_Records to process_

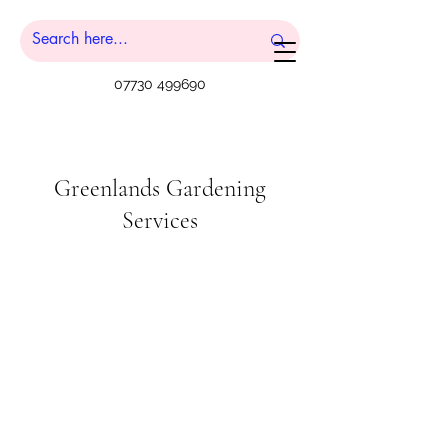
07730 499690
Greenlands Gardening
Services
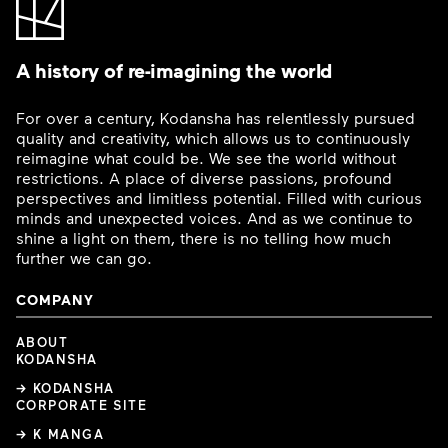
A history of re-imagining the world
For over a century, Kodansha has relentlessly pursued
quality and creativity, which allows us to continuously
reimagine what could be. We see the world without
restrictions. A place of diverse passions, profound
perspectives and limitless potential. Filled with curious
minds and unexpected voices. And as we continue to
shine a light on them, there is no telling how much
further we can go.
COMPANY
ABOUT
KODANSHA
→ KODANSHA
CORPORATE SITE
→ K MANGA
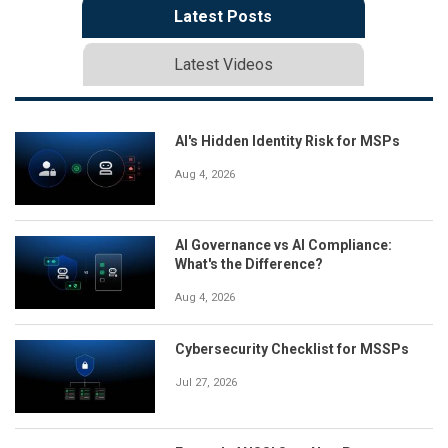
Latest Posts
Latest Videos
AI's Hidden Identity Risk for MSPs
Aug 4, 2026
AI Governance vs AI Compliance:
What's the Difference?
Aug 4, 2026
Cybersecurity Checklist for MSSPs
Jul 27, 2026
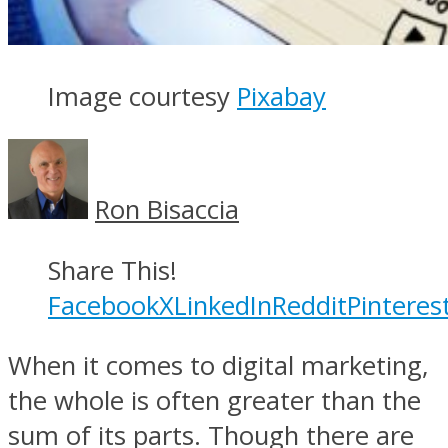
Image courtesy
Pixabay
Ron Bisaccia
Share This!
Facebook
X
LinkedIn
Reddit
Pinteres
When it comes to digital marketing,
the whole is often greater than the
sum of its parts. Though there are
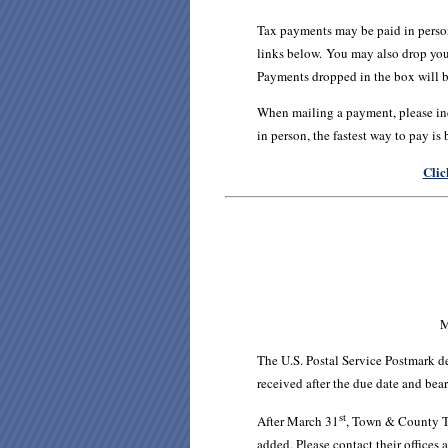
Tax payments may be paid in perso
links below.
You may also drop your
Payments dropped in the box will b
When mailing a payment, please inc
in person, the fastest way to pay is
Clic
M
The U.S. Postal Service Postmark d
received after the due date and bea
st
After March 31
, Town & County Ta
added. Please contact their office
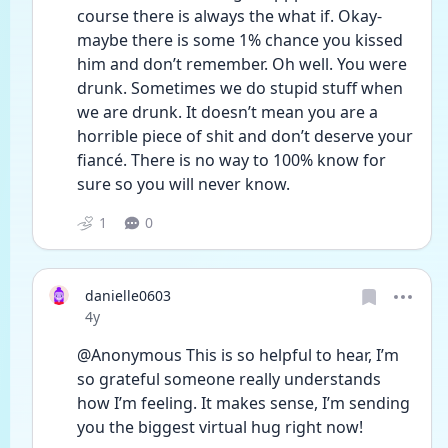
course there is always the what if. Okay- 
maybe there is some 1% chance you kissed 
him and don’t remember. Oh well. You were 
drunk. Sometimes we do stupid stuff when 
we are drunk. It doesn’t mean you are a 
horrible piece of shit and don’t deserve your 
fiancé. There is no way to 100% know for 
sure so you will never know. 
1
0
danielle0603
Date posted
4y
@Anonymous This is so helpful to hear, I’m 
so grateful someone really understands 
how I’m feeling. It makes sense, I’m sending 
you the biggest virtual hug right now! 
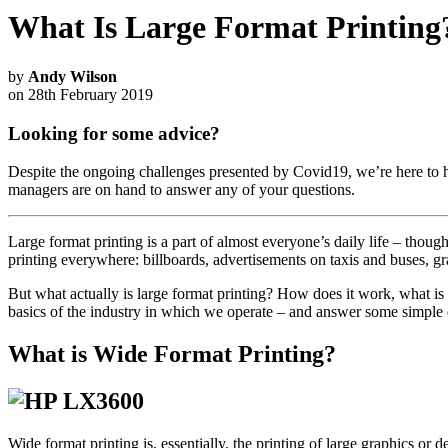
What Is Large Format Printing
by
Andy Wilson
on 28th February 2019
Looking for some advice?
Despite the ongoing challenges presented by Covid19, we’re here to h
managers are on hand to answer any of your questions.
Large format printing is a part of almost everyone’s daily life – thou
printing everywhere: billboards, advertisements on taxis and buses, gr
But what actually is large format printing? How does it work, what is 
basics of the industry in which we operate – and answer some simple
What is Wide Format Printing?
Wide format printing is, essentially, the printing of large graphics or d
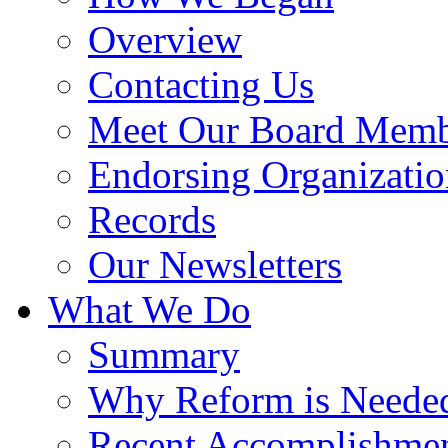
Overview
Contacting Us
Meet Our Board Memb
Endorsing Organizatio
Records
Our Newsletters
What We Do
Summary
Why Reform is Neede
Recent Accomplishme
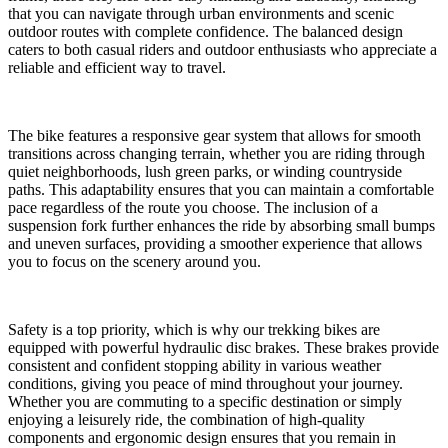
that you can navigate through urban environments and scenic
outdoor routes with complete confidence. The balanced design
caters to both casual riders and outdoor enthusiasts who appreciate a
reliable and efficient way to travel.
The bike features a responsive gear system that allows for smooth
transitions across changing terrain, whether you are riding through
quiet neighborhoods, lush green parks, or winding countryside
paths. This adaptability ensures that you can maintain a comfortable
pace regardless of the route you choose. The inclusion of a
suspension fork further enhances the ride by absorbing small bumps
and uneven surfaces, providing a smoother experience that allows
you to focus on the scenery around you.
Safety is a top priority, which is why our trekking bikes are
equipped with powerful hydraulic disc brakes. These brakes provide
consistent and confident stopping ability in various weather
conditions, giving you peace of mind throughout your journey.
Whether you are commuting to a specific destination or simply
enjoying a leisurely ride, the combination of high-quality
components and ergonomic design ensures that you remain in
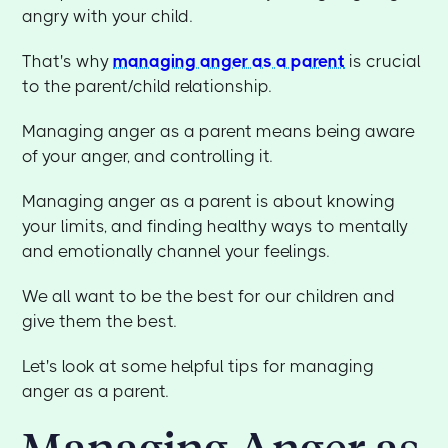
angry with your child.
That's why
managing anger as a parent
is crucial
to the parent/child relationship.
Managing anger as a parent means being aware
of your anger, and controlling it.
Managing anger as a parent is about knowing
your limits, and finding healthy ways to mentally
and emotionally channel your feelings.
We all want to be the best for our children and
give them the best.
Let's look at some helpful tips for managing
anger as a parent.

_About this task_
The result should be the material above, unchanged and free of pictures; please print it.

_Reply_
07730 499690
Greenlands Gardening
Services
A history of re-imagining the world
For over a century, Kodansha has relentlessly pursued
quality and creativity, which allows us to continuously
reimagine what could be. We see the world without
restrictions. A place of diverse passions, profound
perspectives and limitless potential. Filled with curious
minds and unexpected voices. And as we continue to
shine a light on them, there is no telling how much
further we can go.
COMPANY
ABOUT
KODANSHA
→ KODANSHA
CORPORATE SITE
→ K MANGA
Latest Posts
Latest Videos
AI's Hidden Identity Risk for MSPs
Aug 4, 2026
AI Governance vs AI Compliance:
What's the Difference?
Aug 4, 2026
Cybersecurity Checklist for MSSPs
Jul 27, 2026
Image courtesy
Pixabay
Ron Bisaccia
Share This!
Facebook
X
LinkedIn
Reddit
Pinteres
When it comes to digital marketing,
the whole is often greater than the
sum of its parts. Though there are
Tax payments may be paid in perso
links below.
You may also drop your
Payments dropped in the box will b
When mailing a payment, please inc
in person, the fastest way to pay is
Clic
M
The U.S. Postal Service Postmark d
received after the due date and bea
st
After March 31
, Town & County Ta
added. Please contact their office
course there is always the what if. Okay- 
maybe there is some 1% chance you kissed 
him and don’t remember. Oh well. You were 
drunk. Sometimes we do stupid stuff when 
we are drunk. It doesn’t mean you are a 
horrible piece of shit and don’t deserve your 
fiancé. There is no way to 100% know for 
sure so you will never know. 
1
0
danielle0603
Date posted
4y
@Anonymous This is so helpful to hear, I’m 
so grateful someone really understands 
how I’m feeling. It makes sense, I’m sending 
you the biggest virtual hug right now! 
What Is Large Format Printing
by
Andy Wilson
on 28th February 2019
Looking for some advice?
Despite the ongoing challenges presented by Covid19, we’re here to h
managers are on hand to answer any of your questions.
Large format printing is a part of almost everyone’s daily life – thou
printing everywhere: billboards, advertisements on taxis and buses, gr
But what actually is large format printing? How does it work, what is 
basics of the industry in which we operate – and answer some simple
What is Wide Format Printing?
Wide format printing is, essentially, the printing of large graphics or d
Overview
Contacting Us
Meet Our Board Memb
Endorsing Organizatio
Records
Our Newsletters
What We Do
Summary
Why Reform is Neede
Recent Accomplishme
that you can navigate through urban environments and scenic
outdoor routes with complete confidence. The balanced design
caters to both casual riders and outdoor enthusiasts who appreciate a
reliable and efficient way to travel.
The bike features a responsive gear system that allows for smooth
transitions across changing terrain, whether you are riding through
quiet neighborhoods, lush green parks, or winding countryside
paths. This adaptability ensures that you can maintain a comfortable
pace regardless of the route you choose. The inclusion of a
suspension fork further enhances the ride by absorbing small bumps
and uneven surfaces, providing a smoother experience that allows
you to focus on the scenery around you.
Safety is a top priority, which is why our trekking bikes are
equipped with powerful hydraulic disc brakes. These brakes provide
consistent and confident stopping ability in various weather
conditions, giving you peace of mind throughout your journey.
Whether you are commuting to a specific destination or simply
enjoying a leisurely ride, the combination of high-quality
components and ergonomic design ensures that you remain in
angry with your child.
That's why
managing anger as a parent
is crucial
to the parent/child relationship.
Managing anger as a parent means being aware
of your anger, and controlling it.
Managing anger as a parent is about knowing
your limits, and finding healthy ways to mentally
and emotionally channel your feelings.
We all want to be the best for our children and
give them the best.
Let's look at some helpful tips for managing
anger as a parent.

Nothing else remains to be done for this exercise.